Riguarda questa Stato della Penisola Arabica sia la politica degli “Accordi di Abramo” con altro protagonista i nostri fratelli di Israele, sia le dinamiche dei Paesi Brics come elementi alternativi alla economia occidentale.
La classe dirigente saudita ha studiato nelle università anglosassoni, è inserita nei consigli di amministrazione delle grandi corporation statunitensi, ha relazione alla pari con tutte le cancellerie che governano il globo terrestre.
Ma esiste anche un altro aspetto, che deve essere evidenziato.
Si pensa che il denaro sia tutto, e spesso lo è, ma esiste per i “Credenti” prima di ogni cosa DIO.
Le religioni abramitiche, l’Ebraismo, il Cristianesimo e l’Islam, nascono in Medio Oriente, e l’Arabia Saudita è custode delle città sante dell’Islam come Mecca e Medina, e ciò rende questa nazione primaria tra le popolazioni sunnite e sciite.
Tornando agli aspetti prettamente economici di recente il nostro Presidente del Consiglio Giorgia Meloni ha sottoscritto con l’Arabia Saudita ben 26 accordi riguardanti energia e commercio come scritto e riportato sul sito https://www.geopolitica.info/italia-arabia-saudita-energia-idrogeno/ per un valore di 10 miliardi di euro, A riguardo possiamo citare accordi per:
– Transizione Energetica
– Interconnessione delle Reti
–  Progetti Sostenibili con la Saudi Electricity Company e ACWA Power 
 
E’ necessario aggiungere, con riferimento al ruolo della nostra SACE anche
– Finanziamento per il progetto NEOM per 3 miliardi di dollari
– Collaborazione con Saudi Electricity Company (SEC)
– Progetti di energia rinnovabile e desalinizzazione
 
Su tutto l’attuazione del “Piano Mattei” considerando i nostri interessi nazionali per la costruzione della “Via del Cotone” e del  Corridoio H2South come principale rotta energetica nel Mediterraneo. E nelle conclusioni gli interessi delle nostre aziende strategiche come Leonardo, Fincanieri ed Elettronica.

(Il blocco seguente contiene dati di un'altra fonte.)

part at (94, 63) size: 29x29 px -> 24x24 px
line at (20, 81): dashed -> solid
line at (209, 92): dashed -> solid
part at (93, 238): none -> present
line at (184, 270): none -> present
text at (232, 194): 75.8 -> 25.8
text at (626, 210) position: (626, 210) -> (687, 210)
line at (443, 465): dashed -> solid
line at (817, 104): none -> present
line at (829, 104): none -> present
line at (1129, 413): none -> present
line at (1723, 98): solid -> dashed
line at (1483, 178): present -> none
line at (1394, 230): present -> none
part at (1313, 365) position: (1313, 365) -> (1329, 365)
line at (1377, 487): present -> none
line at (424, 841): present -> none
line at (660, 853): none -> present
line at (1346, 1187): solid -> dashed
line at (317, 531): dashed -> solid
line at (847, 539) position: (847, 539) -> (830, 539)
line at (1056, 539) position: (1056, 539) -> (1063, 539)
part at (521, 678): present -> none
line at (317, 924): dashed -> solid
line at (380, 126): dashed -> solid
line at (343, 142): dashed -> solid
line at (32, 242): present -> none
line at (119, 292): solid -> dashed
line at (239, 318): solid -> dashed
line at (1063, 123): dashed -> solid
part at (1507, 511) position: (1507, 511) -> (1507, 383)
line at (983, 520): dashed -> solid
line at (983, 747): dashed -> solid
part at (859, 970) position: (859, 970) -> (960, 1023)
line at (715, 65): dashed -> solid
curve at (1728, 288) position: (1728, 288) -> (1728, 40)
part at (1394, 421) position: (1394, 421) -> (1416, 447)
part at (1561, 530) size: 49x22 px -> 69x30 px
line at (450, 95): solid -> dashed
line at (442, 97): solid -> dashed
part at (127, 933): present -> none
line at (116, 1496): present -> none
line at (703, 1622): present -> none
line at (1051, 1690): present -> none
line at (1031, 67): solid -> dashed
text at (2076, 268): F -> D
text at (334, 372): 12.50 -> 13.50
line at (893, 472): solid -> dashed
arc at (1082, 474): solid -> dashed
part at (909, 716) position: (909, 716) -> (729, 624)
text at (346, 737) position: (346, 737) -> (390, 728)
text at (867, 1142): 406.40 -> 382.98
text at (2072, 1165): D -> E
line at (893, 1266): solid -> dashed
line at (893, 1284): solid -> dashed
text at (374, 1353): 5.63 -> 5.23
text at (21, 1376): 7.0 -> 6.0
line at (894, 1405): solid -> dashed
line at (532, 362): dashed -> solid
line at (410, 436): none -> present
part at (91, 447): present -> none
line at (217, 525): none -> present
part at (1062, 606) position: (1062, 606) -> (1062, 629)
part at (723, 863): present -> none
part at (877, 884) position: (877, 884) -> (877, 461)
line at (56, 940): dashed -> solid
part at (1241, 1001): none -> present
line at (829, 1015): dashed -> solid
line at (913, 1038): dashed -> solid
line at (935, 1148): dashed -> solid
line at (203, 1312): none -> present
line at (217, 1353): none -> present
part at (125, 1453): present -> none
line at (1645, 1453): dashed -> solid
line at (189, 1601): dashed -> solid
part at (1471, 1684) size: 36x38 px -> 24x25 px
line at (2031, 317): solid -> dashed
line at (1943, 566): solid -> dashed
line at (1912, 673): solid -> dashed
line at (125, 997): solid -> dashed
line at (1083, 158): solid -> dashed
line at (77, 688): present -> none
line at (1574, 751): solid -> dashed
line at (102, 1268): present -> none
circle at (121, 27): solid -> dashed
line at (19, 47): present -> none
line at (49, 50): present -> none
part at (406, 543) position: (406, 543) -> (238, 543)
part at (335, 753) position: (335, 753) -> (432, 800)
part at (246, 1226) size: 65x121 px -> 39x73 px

Stiamo assistendo ad un passaggio epocale nei rapporti internazionali.
La nuova Yalta si chiama Gedda , ridente città sul Mar Rosso sede tra l’altro della Banca Islamica per lo Sviluppo. E’ a Gedda che si tratterà il nuovo assetto mondiale. Al tavolo, come già scritto in precedenti articoli, statunitensi,russi, ma sopratutto sauditi con ospiti i cinesi e la supervisione di Israele destinata a garantire la sicurezza militare di tutta l’area grazie alle elevate competenze di merito del Mossad.
E l’Europa?
Con buona pace degli europeisti da “bar dello sport” che vivono di spot pubblicitari, di lezioni ripetitive dei professoroni “trombati dalla Storia”, che sarebbero ringraziati per l’eternità se si dedicassero alla vela ed allo sci oltre che allo shopping, un esempio di competenza,capacità e conoscenza per tutti. Vogliamo ricordare chi ha nominato la UE dal 1 giugno 2023 al 28 febbraio 2025 Rappresentante Speciale UE per i Paesi del Golfo? Ebbene il nome è una garanzia, Luigi Di Maio detto “Giggino” dove alla voce paesi del Golfo andava spiegato non trattasi di Castellamare di Stabia o Torre del Greco. Ma non è il peggiore visto tutti gli scandali di parlamentari europei beccati con le “mani nella marmellata” come in ultimo i lobbisti pagati dai cinesi di Huawei.
A Gedda si tratta per l’Ucraina, ma non solo.
Si tratta per le risorse prime, per l’energia, per la IA, per la demografia, per i nuovi assetti continentali.
Per trattare chi si siede ha forze armate, testate nucleari, petrolio, soldi, servizi segreti, alleanze con i grandi fondi internazionali, ma sopratutto “visione” intesa questa come proiettare i propri interessi economici nel futuro.
Cosa altro scrivere…..nulla o quasi. Se questi sono i presupposti e ciò che possiamo assistere sono spettacoli indecorosi di bagarre parlamentari su documenti storici di cui buona parte dei partecipanti alle risse non hanno neanche mai letto una pagina possiamo solo andare alla municipalità di Gedda e chiedere la concessione di licenza per apertura di ristoranti, pizzerie e bar.